第52章

謝行之陡然清醒, 用力在他身上一推——

謝安珩猝不及防被推得往後一個踉蹌,抓著他的手卻沒松,力道還出奇的大。

謝行之本來就單腳站立, 重心不穩,這一下險些被他拽過去和他一起跌倒。

但好在謝安珩擡手在他自己那輛車的車門上撐住了, 堪堪穩住自身。

摔了這麽一下也沒能讓他清醒過來,反倒幹脆直接攬上謝行之的腰,他被前者帶著,整個人朝前撲過去。

謝安珩沒讓他摔著。

謝行之再一擡頭, 發現他幾乎以一個投懷送抱的姿勢被謝安珩完全攬進了懷裏。

還沒等他試圖伸手扒拉住車門將自己撐起來,謝安珩低頭定定地看了他幾秒, 也不知道想了什麽, 居然就這樣抱著他往身後的車門裏倒。

“你——”謝行之單腿毫無反抗能力,被迫跟他一起齊刷刷倒在了車後座。

他有些惱火, 從謝安珩身上撐起來,又聽到頭頂傳來一聲低笑。

謝安珩就這樣垂眸望著他,即便是在昏暗的車廂裏,那雙純粹的黑瞳也亮得驚人,像是看到了星星。

可那雙眼睛裏分明什麽也沒有,一片迷蒙中只有謝行之的倒影。

謝行之怔忪了幾秒。

趁他愣神,謝安珩再度低下頭來, 環住他的脖頸想繼續剛才的親吻。

現實中的吻和他夢境裏那個輕輕柔柔的截然相反, 與其說是吻,倒不如說是啃,謝安珩這架勢和餓了幾年的狼見著了肉骨頭一樣, 恨不得把他生吞了。

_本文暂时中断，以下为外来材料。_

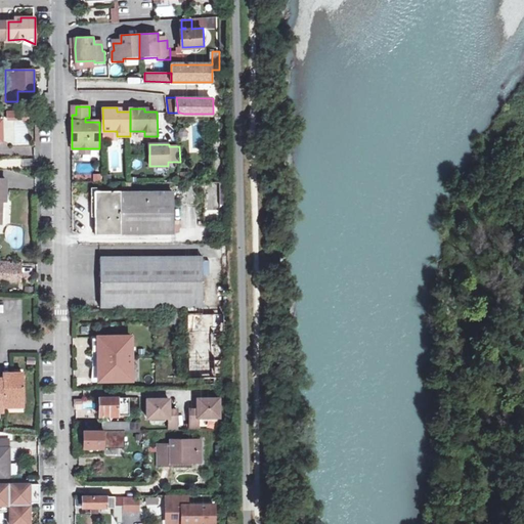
[(95,234),(121,234),(121,233),(173,233),(173,191),(122,191),(121,190),(95,190),(95,234)]
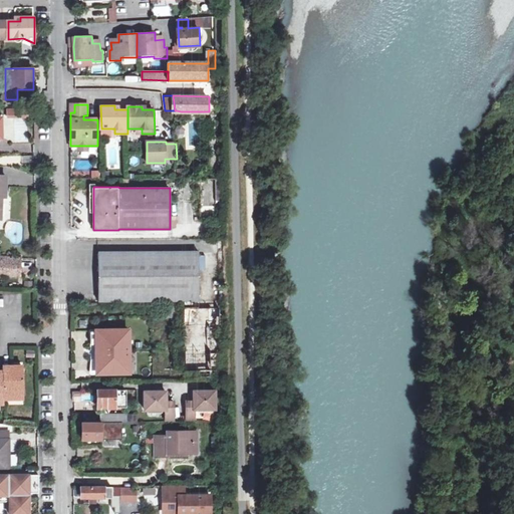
[(213,214),(214,204),(204,202),(203,212),(213,214)]
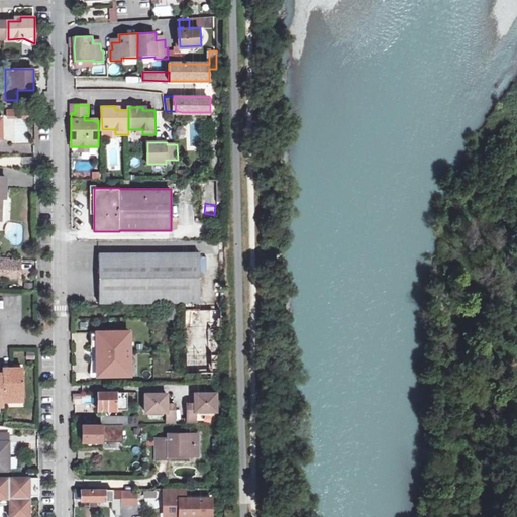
[(99,303),(201,303),(200,253),(99,253),(99,285),(99,303)]
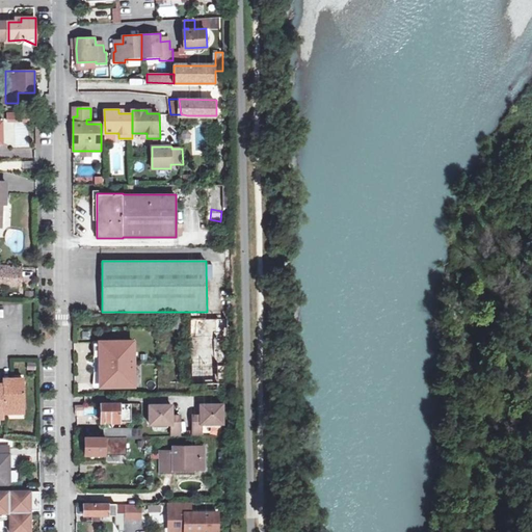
[(6,281),(21,282),(22,266),(0,265),(0,277),(6,278),(6,281)]
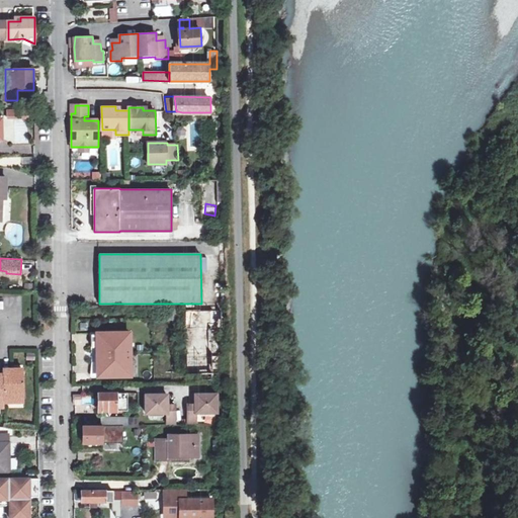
[(0,276),(20,278),(20,274),(6,273),(6,271),(0,270),(0,276)]
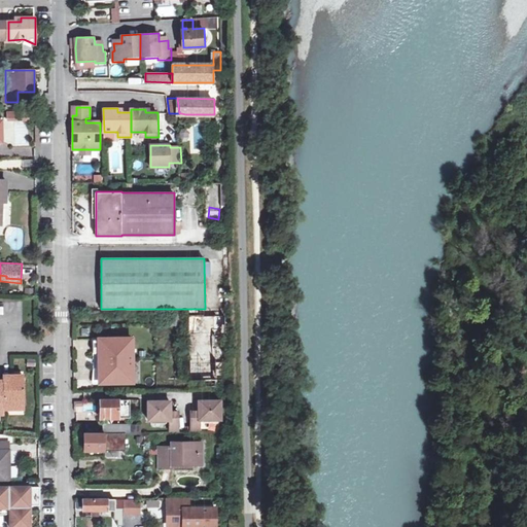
[(189,316),(189,328),(225,328),(225,326),(225,316),(189,316)]
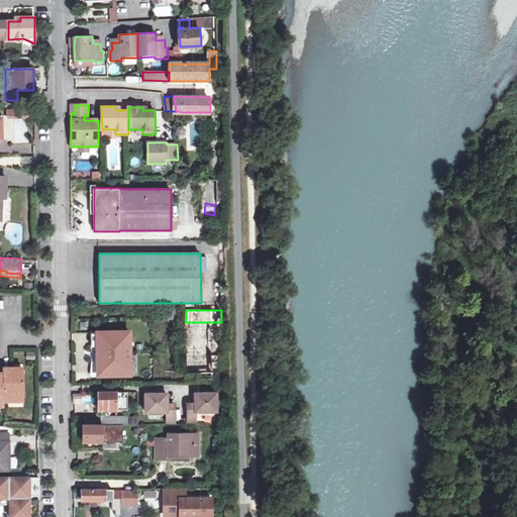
[(221,322),(186,322),(187,352),(222,351),(221,350),(221,339),(221,335),(221,322)]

這次謝行之反應過來了, 捏住他的手腕, 想讓他松開自己。

但動作進行到一半,謝行之嗅到血腥味。

他動作一頓。

謝安珩半摟著他的腦袋,掌住他後腦勺,兩人貼的很近,這個距離讓謝行之清晰的看見他的皮膚。

手腕上一塊好肉都沒有,縱橫交錯全是劃傷的痕跡,新傷疊著舊傷,看上去非常嚇人。

他一直嗅到的淡淡的血腥味便來自於那裏。

後者還在往他唇上蹭,謝行之捉住謝安珩的一只手,低頭避開他的吻,擡眼凝重地問:“你這裏是怎麽回事?”

“唔……”傷者本人卻好像一點都不在意,隨意的瞥了一眼自己的手腕,嘟噥道,“磨破的。”

謝行之:“磨破的?在哪裏磨的?”

他好端端的,每天最多也就是辦公室跟飯局上來回換個地方,出門也是坐車,怎麽會把手腕磨成這個樣子。

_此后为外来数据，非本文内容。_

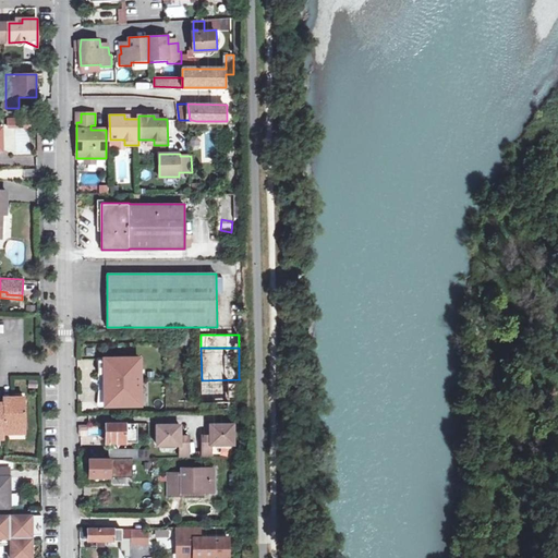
[(106,381),(140,381),(140,358),(107,359),(107,370),(105,370),(106,381)]
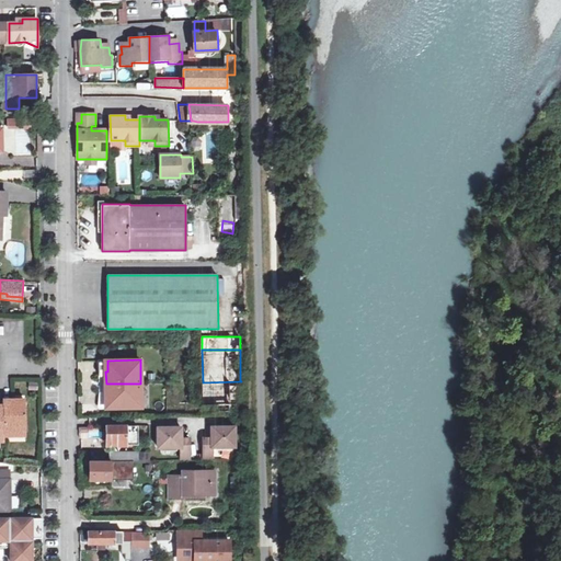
[(241,404),(241,381),(203,382),(203,404),(217,404),(217,412),(231,412),(231,404),(241,404)]
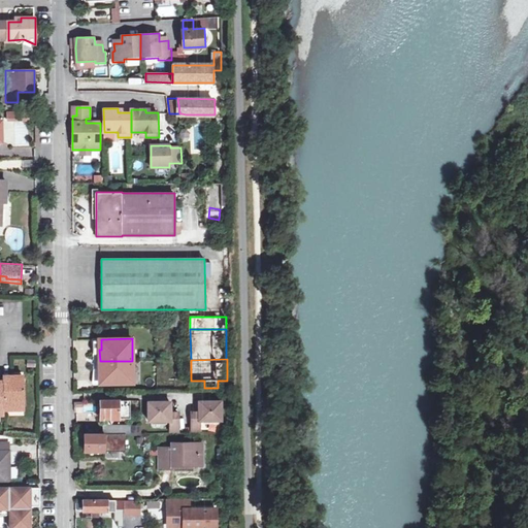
[(133,383),(132,361),(100,361),(100,373),(102,373),(102,384),(133,383)]
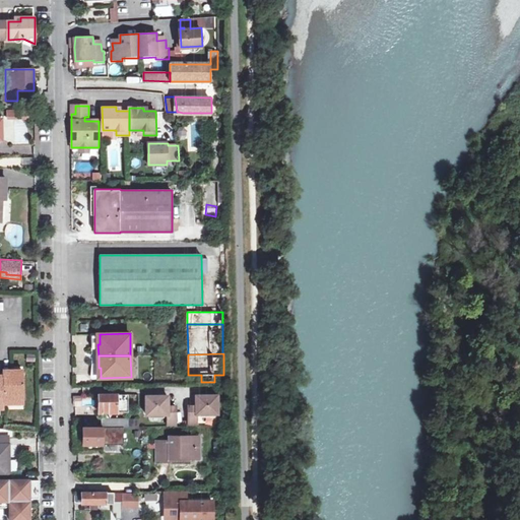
[(0,407),(4,408),(4,402),(24,402),(24,373),(12,373),(12,370),(4,370),(4,375),(0,375),(0,407)]
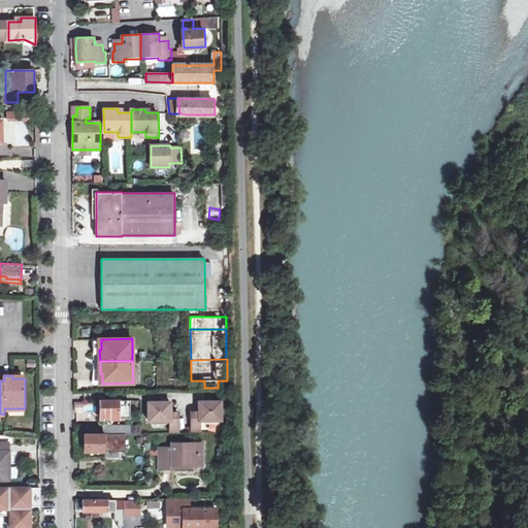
[(101,419),(130,418),(130,400),(101,400),(101,419)]
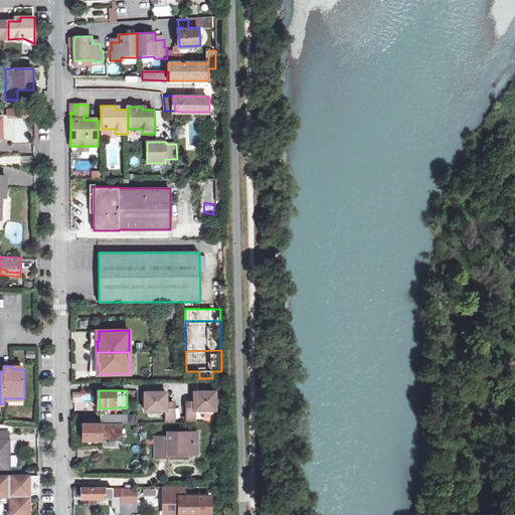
[(166,392),(145,393),(145,411),(167,411),(167,421),(174,421),(174,402),(166,402),(166,392)]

謝安珩被他抵住胸口,雖然依舊神志不是很清醒,但也明白謝行之在問他問題,而且這個問題他要是不回答,對方好像就不給他親了。

他於是只能道:“我把你的手腕弄傷了。”

“……”這句話再謝行之腦海裏轉了好幾圈,他才總算聽明白他說的是之前那次爭執給他手腕上磨出了幾道血痕,“你把我的手腕弄傷了,所以你就弄傷你自己?”

謝安珩像是不明白他為什麽語氣突然變差,低下頭在他頸窩蹭了蹭:“別生氣……我已經知道錯了,我那幾天是腦袋不清醒。”

謝行之:“……”

我看你現在也不怎麽清醒。

“謠言我都澄清了,你給我的東西我都幫你保護得好好的……我不會再傷害你了,不會再讓任何人傷到你了……”

謝行之用力閉眼緩了緩。

算了。

人在發燒,估計連自己在哪都不知道,這時候和他講道理也沒什麽用。

但謝行之總覺得如果謝安珩用這種方式懲罰自己做得太熟練,恐怕不僅僅是這一回磨破手腕這麽簡單。

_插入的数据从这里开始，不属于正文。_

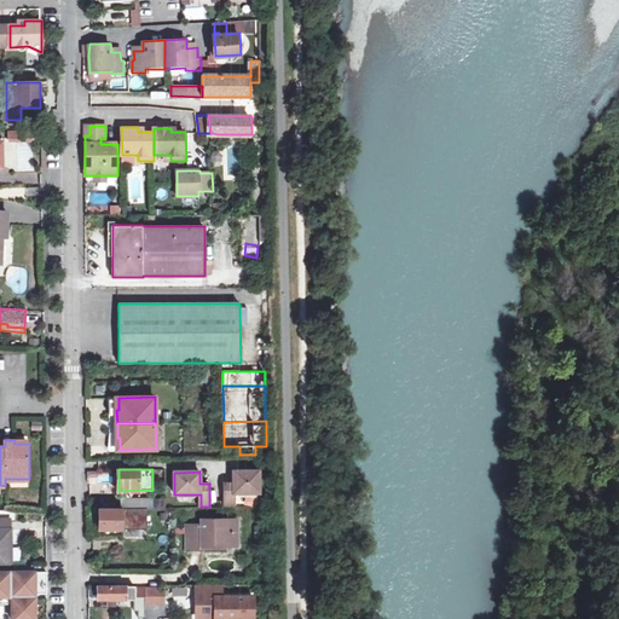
[(260,472),(233,472),(233,484),(225,484),(225,507),(233,507),(233,493),(260,493),(260,472)]
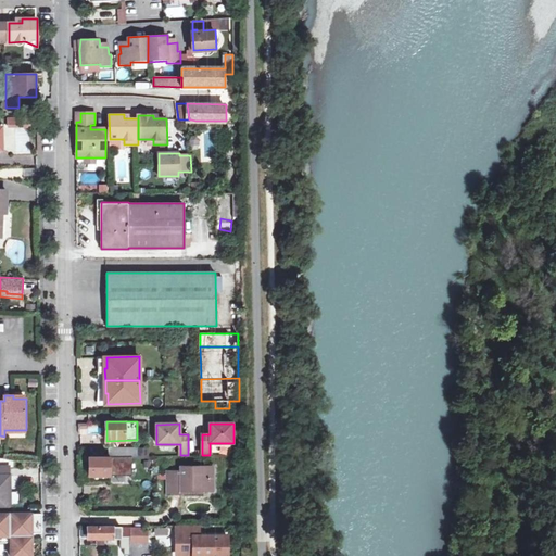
[(134,456),(149,456),(149,447),(110,447),(110,456),(134,456)]
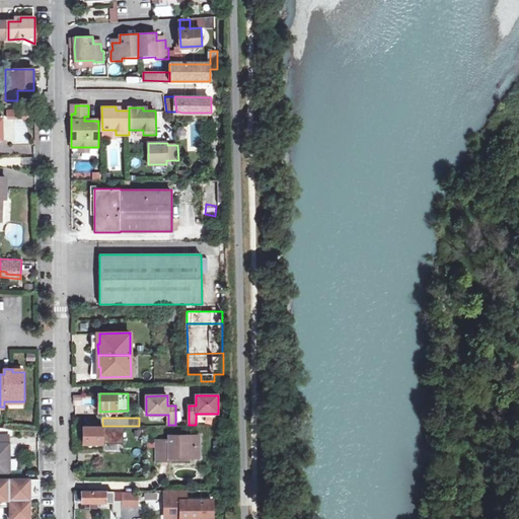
[(125,426),(102,426),(102,428),(83,427),(83,443),(102,444),(102,434),(125,435),(125,426)]
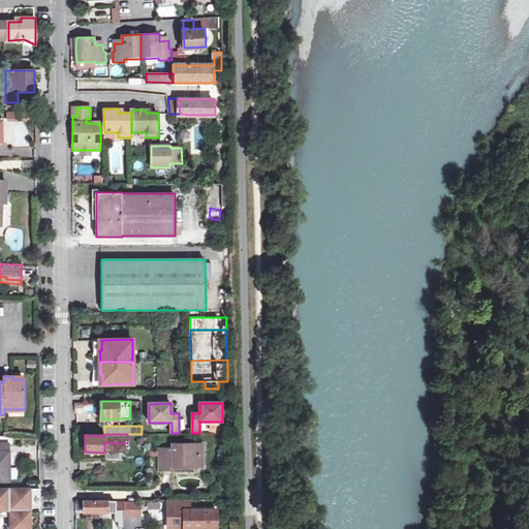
[(9,444),(0,444),(0,484),(10,484),(9,444)]
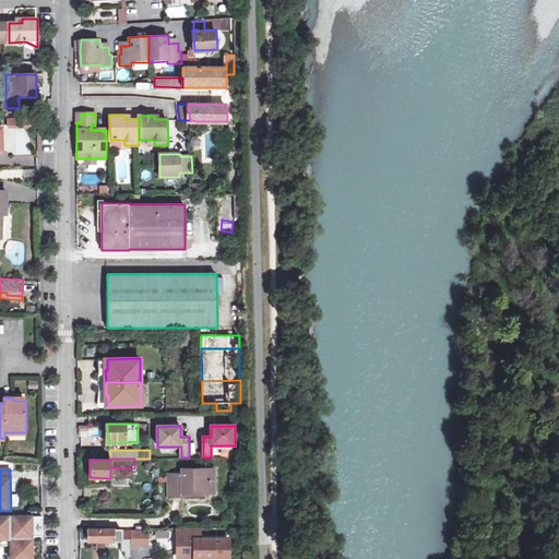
[(183,474),(174,474),(174,496),(182,496),(183,491),(211,491),(211,479),(215,479),(214,470),(183,470),(183,474)]
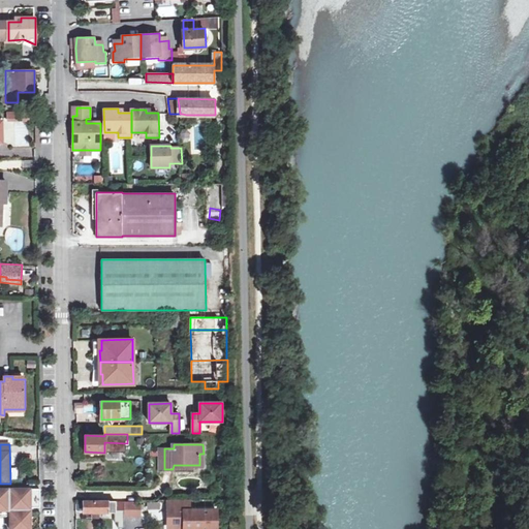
[(40,489),(0,489),(0,509),(11,510),(29,510),(40,498),(40,489)]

他又捏著對方的手仔細看了看,果不其然在他掌心找到一個傷痕。

但這個傷口看上去像是很久之前的,已經完全愈合了,只剩一個疤。

在這個疤旁邊還有一個更小的痕跡。

這一個謝行之認識,是他剛把謝安珩從垃圾場裏抱出來的時候留下的。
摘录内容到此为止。